The best soil, sandy loam, for most plants is rich in nutrients, well-draining and has a neutral or near-neutral pH. Loam allows the movement of water, air and nutrients to plant roots. Because roots are able to fully develop, plants are better able to withstand wind and drought when grown in loam.
Soil is composed of mineral particles, water, and air. Varying particle sizes made from sand, silt and clay leave spaces in the soil for water and air movement. Loam consists of about 50 percent sand, 20 to 30 percent silt and 20 to 30 percent clay. To test your soil, squeeze a handful of soil into a ball. Soil with too much sand sifts through your fingers. Soil with too much silt feels like talcum powder and won't form a ball. Soil with too much clay forms a sticky ball and won't absorb water. Garden loam forms a loose, crumbly ball.
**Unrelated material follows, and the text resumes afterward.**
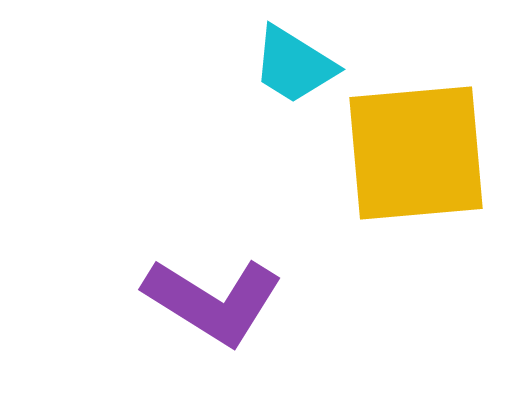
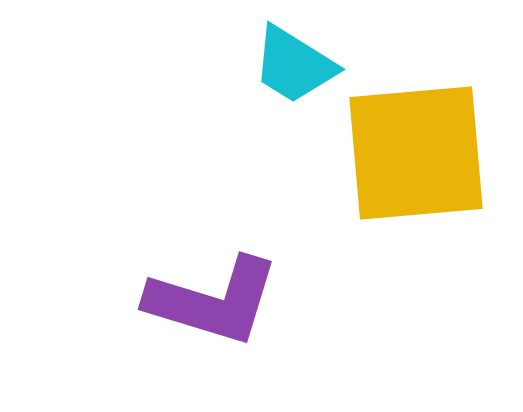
purple L-shape: rotated 15 degrees counterclockwise
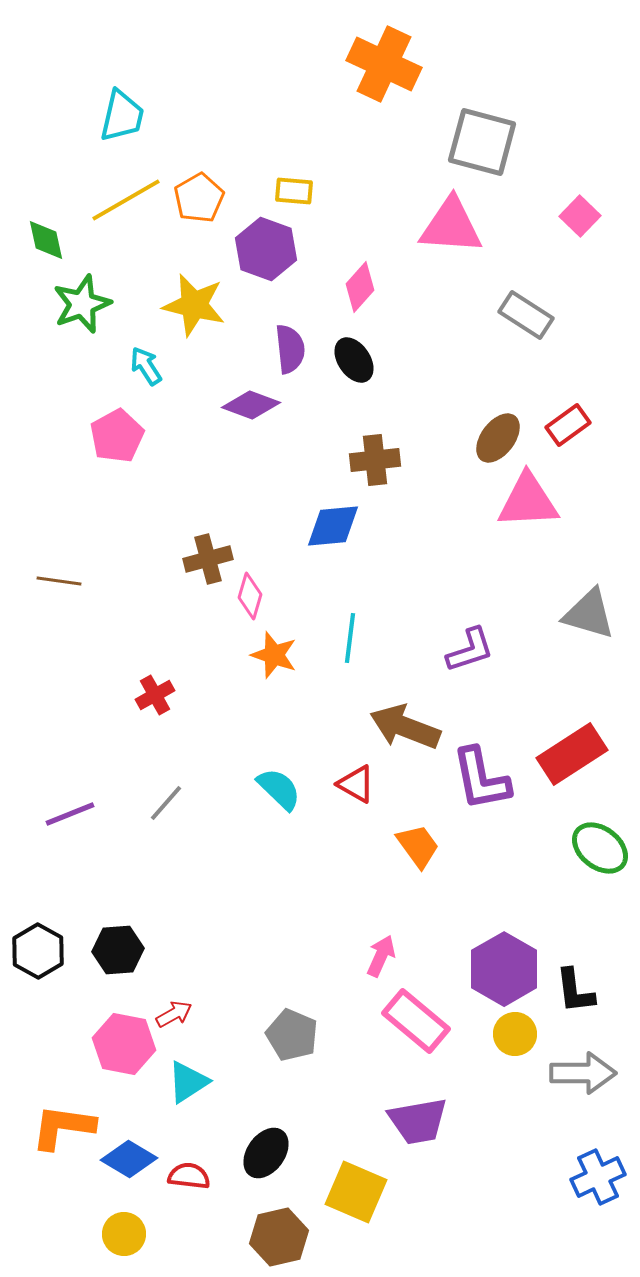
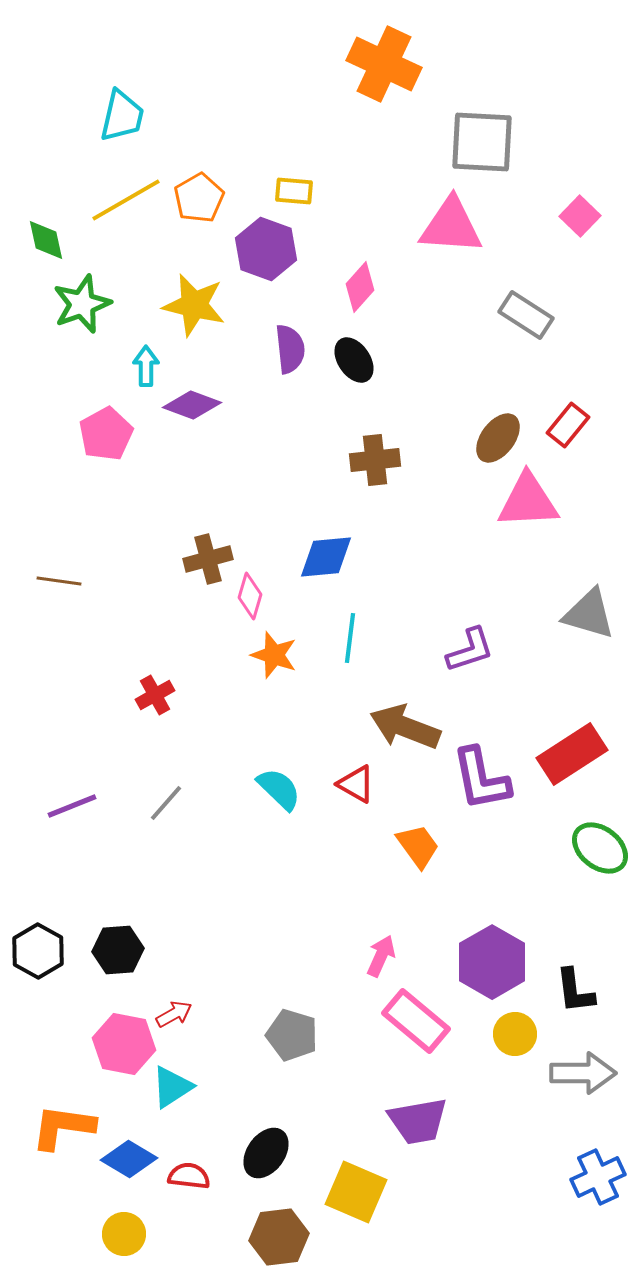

Use organic matter, decomposing plant and animal materials to correct soil with poor drainage. In varying stages of decomposition, organic matter stimulates microbial activity and adds nitrogen and other nutrients to the soil. Add organic materials, such as grass clippings, leaves and composted materials, to the garden at least three weeks before planting time.
A healthy population of microorganisms, such as protozoa, bacteria and fungi, and small animals, such as earthworms, live in garden loam. These organisms aerate the soil and convert organic matter into nutrients for root uptake. Add compost and plant materials to the soil to increase organisms in the soil.